LONDON (Reuters) – The European Union on Wednesday presented plans to help banks get rid of bad loans more easily and continue lending to households and businesses affected by the COVID-19 pandemic.
A lesson from the previous financial crisis was that failure to tackle bad or so-called non-performing (NPL) loans prevented banks from continuing to lend, which is the cornerstone of recovery in a region that relies on strongly from banks for business financing.
The volume of distressed loans is expected to increase next year after the expiration of mortgage repayment holidays for households and relief measures for businesses, which were introduced when economies went into lockdown.
Non-performing loans represented 2.8% of loans from EU banks at the end of June, up 0.2 percentage point from the fourth quarter of 2019.
The head of banking supervision of the European Central Bank, Andrea Enria, has warned that there could be a “huge wave” of unpaid loans that could exceed 1.4 trillion euros (1.7 trillion dollars).
“To do nothing would lead to a credit crunch, which would mean more businesses fail and jobs will be lost,” European Financial Services Commissioner Mairead McGuinness told reporters.
Building on earlier measures from 2017, the European Commission presented proposals for a more efficient bad loan market by creating a network of ‘bad banks’ to manage problem debts, supported by a central database to improve transparency and help find buyers for NPLs.
He stops, however, at the creation of the bad bank at EU level that Enria had called for, because reaching an agreement on this would have wasted “precious time”, said an official of the EU.

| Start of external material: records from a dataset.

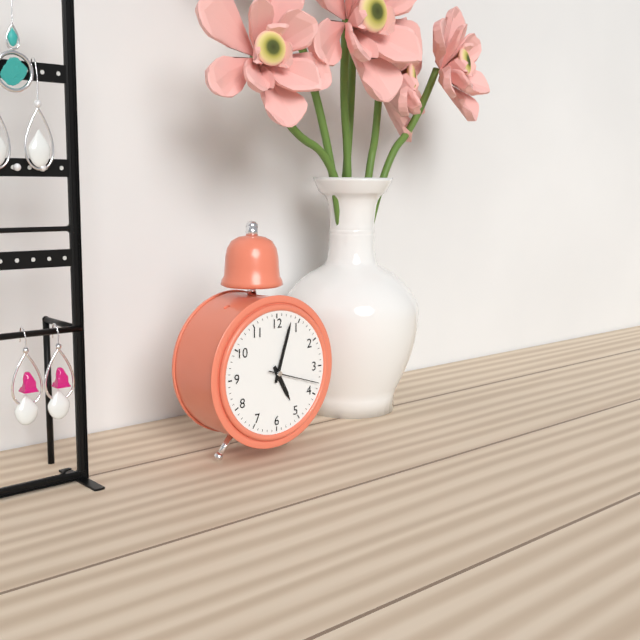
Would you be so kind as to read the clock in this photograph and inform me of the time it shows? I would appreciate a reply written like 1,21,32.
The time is 5,03,18
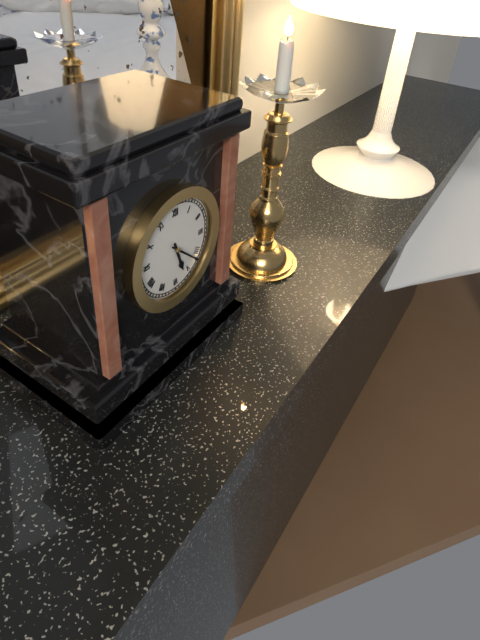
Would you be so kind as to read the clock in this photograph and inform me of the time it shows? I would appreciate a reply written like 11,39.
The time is 5,22
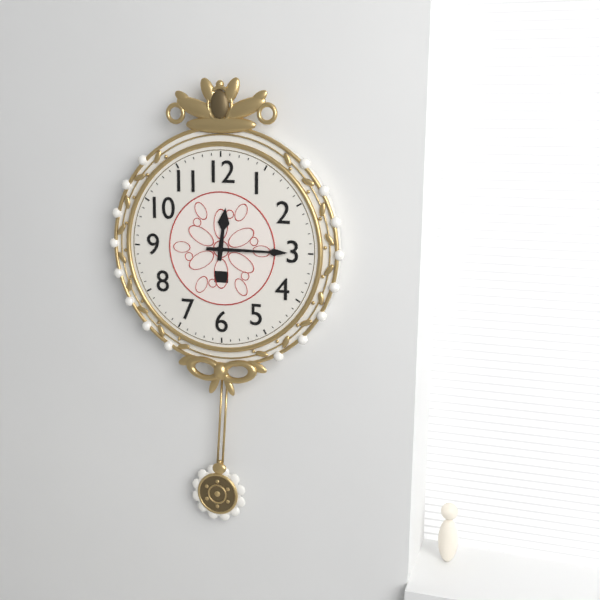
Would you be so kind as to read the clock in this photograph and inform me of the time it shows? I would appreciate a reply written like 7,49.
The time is 12,15
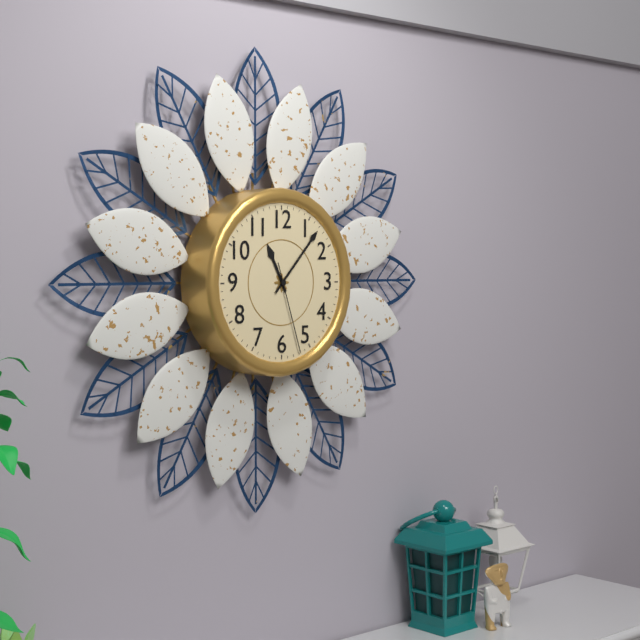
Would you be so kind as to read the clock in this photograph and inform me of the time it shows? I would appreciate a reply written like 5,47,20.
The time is 11,07,27
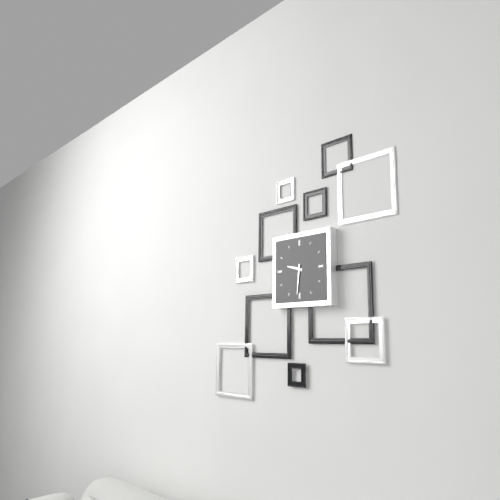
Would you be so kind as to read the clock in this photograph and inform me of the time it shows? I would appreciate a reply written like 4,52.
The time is 9,31
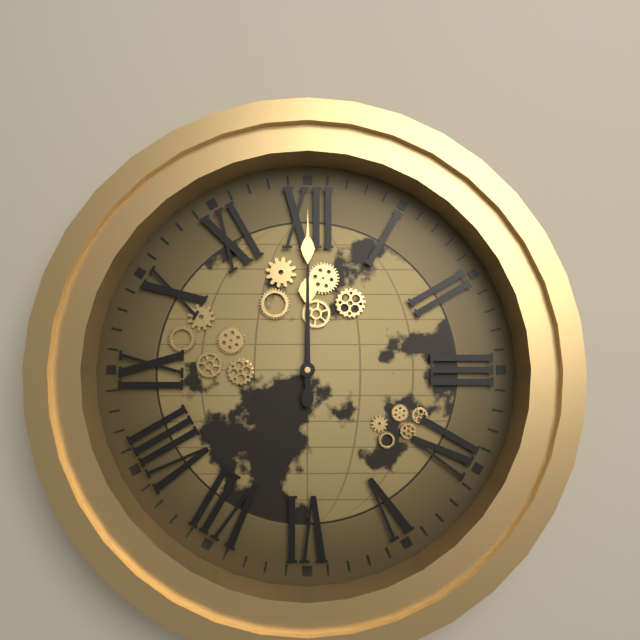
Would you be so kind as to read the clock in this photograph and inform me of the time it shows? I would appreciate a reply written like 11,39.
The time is 12,00
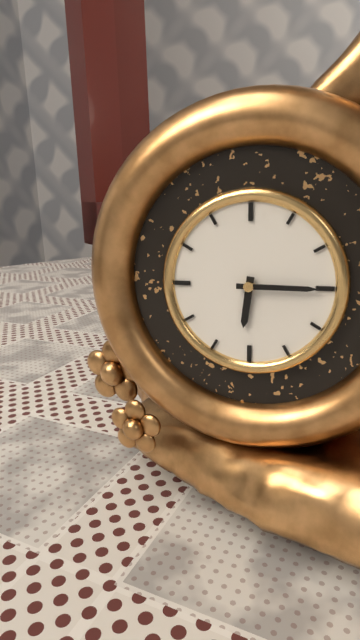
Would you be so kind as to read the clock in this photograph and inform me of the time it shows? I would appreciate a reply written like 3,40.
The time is 6,15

The Association for Financial Markets in Europe, a banking lobby group, said the action plan was “unambitious” and would not be enough to deal with a build-up of post-COVID bad debt.
European consumer protection body BEUC said the measures left borrowers vulnerable to their loans falling into the hands of “vulture funds” who aggressively seek repayments, but McGuinness said borrower protection was “in the foreground” in the plans.
To improve transparency in the sale of loans, banks may be required to use a template to ensure that the details of NPLs are comparable across the EU.
Brussels also wants greater convergence of national insolvency rules and suggests that a bank buying bad debts should not set aside more capital than the seller to hedge against a possible default.
The EU package also clarifies the bloc’s rules on state aid to banks during economic shocks, known as ‘precautionary measures’. Under this provision, no funds should be given to lenders who were already suffering from problems before COVID-19.
“This package is not money for the banks,” McGuinness said.